SinarPost.com, Jakarta – Percepatan industrialisasi nasional membutuhkan dukungan sumber daya manusia yang siap menjawab kebutuhan sektor-sektor strategis.
Hal itu menjadi perhatian Presiden Prabowo Subianto saat menerima Menteri Pendidikan Tinggi, Sains, dan Teknologi, Brian Yuliarto, di Istana Merdeka, Jakarta, pada Kamis (25/6/2026).
Dalam pertemuan tersebut, Presiden memberikan arahan terkait percepatan pengembangan sejumlah sektor industri strategis nasional, termasuk kesiapan lulusan perguruan tinggi untuk memenuhi kebutuhan tenaga ahli.

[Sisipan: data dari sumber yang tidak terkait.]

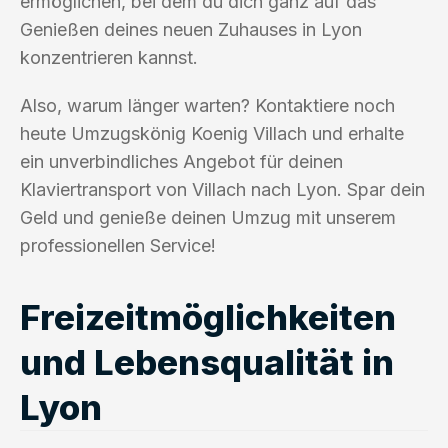
ermöglichen, bei dem du dich ganz auf das
Genießen deines neuen Zuhauses in Lyon
konzentrieren kannst.
Also, warum länger warten? Kontaktiere noch
heute Umzugskönig Koenig Villach und erhalte
ein unverbindliches Angebot für deinen
Klaviertransport von Villach nach Lyon. Spar dein
Geld und genieße deinen Umzug mit unserem
professionellen Service!
Freizeitmöglichkeiten
und Lebensqualität in
Lyon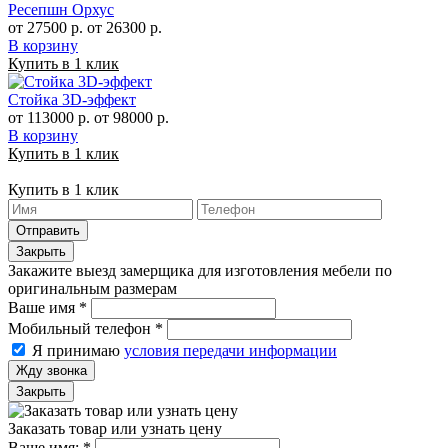
Ресепшн Орхус
от 27500 р.
от 26300 р.
В корзину
Купить в 1 клик
Стойка 3D-эффект
от 113000 р.
от 98000 р.
В корзину
Купить в 1 клик
Купить в 1 клик
Отправить
Закрыть
Закажите выезд замерщика для изготовления мебели по
оригинальным размерам
Ваше имя
*
Мобильный телефон
*
Я принимаю
условия передачи информации
Жду звонка
Закрыть
Заказать товар или узнать цену
Ваше имя:
*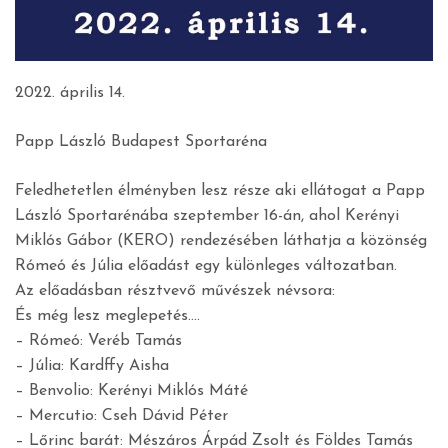
2022. április 14.
Papp László Budapest Sportaréna
Feledhetetlen élményben lesz része aki ellátogat a Papp
László Sportarénába szeptember 16-án, ahol Kerényi
Miklós Gábor (KERO) rendezésében láthatja a közönség
Rómeó és Júlia előadást egy különleges változatban.
Az előadásban résztvevő művészek névsora:
És még lesz meglepetés….
– Rómeó: Veréb Tamás
– Júlia: Kardffy Aisha
– Benvolio: Kerényi Miklós Máté
– Mercutio: Cseh Dávid Péter
– Lőrinc barát: Mészáros Árpád Zsolt és Földes Tamás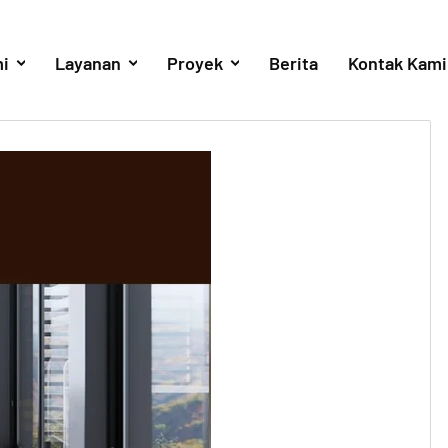
i
Layanan
Proyek
Berita
Kontak Kami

Brian menjelaskan, pemerintah saat ini tengah mengakselerasi pengembangan berbagai bidang industri nasional. Sektor yang menjadi perhatian antara lain farmasi, mobil nasional, motor nasional, serta program hilirisasi.
“Banyak program mulai dari farmasi, pengembangan industri farmasi, pengembangan mobil nasional, motor nasional, dan lain-lain ya, program-program hilirisasi itu bisa dipercepat,” ujar Brian dalam keterangannya seusai pertemuan.
Sejalan dengan target tersebut, Brian mengatakan pemerintah juga memberi perhatian besar pada kesiapan sumber daya manusia. Presiden, lanjutnya, menginstruksikan agar perguruan tinggi dalam negeri mampu menghasilkan lulusan dengan kompetensi yang sesuai kebutuhan industri strategis.
“Kami diminta memastikan SDM-SDM, lulusan-lulusan perguruan tinggi kita tuh nantinya betul-betul bisa memenuhi, bisa memenuhi kebutuhan SDM untuk pengembangan industrialisasi yang memang tidak sedikit itu kan. Yang mulai dari mineral, kemudian ada aquaculture, aquafarming juga banyak, kemudian hilirisasi,” tuturnya.
Brian menegaskan, ketersediaan sumber daya manusia yang kompeten harus berjalan seiring dengan percepatan pengembangan industri. Karena itu, Kementerian Pendidikan Tinggi, Sains, dan Teknologi akan memetakan serta menghitung kebutuhan tenaga ahli agar tidak terjadi kesenjangan antara kebutuhan industri dan kompetensi lulusan perguruan tinggi.
“Misalkan kita butuh banyak tenaga ahli kelistrikan, ternyata lulusannya nggak sesuai. Jadi kita diminta menghitung itu, memastikan ini bisa memenuhi industrialisasi yang baik,” pungkasnya.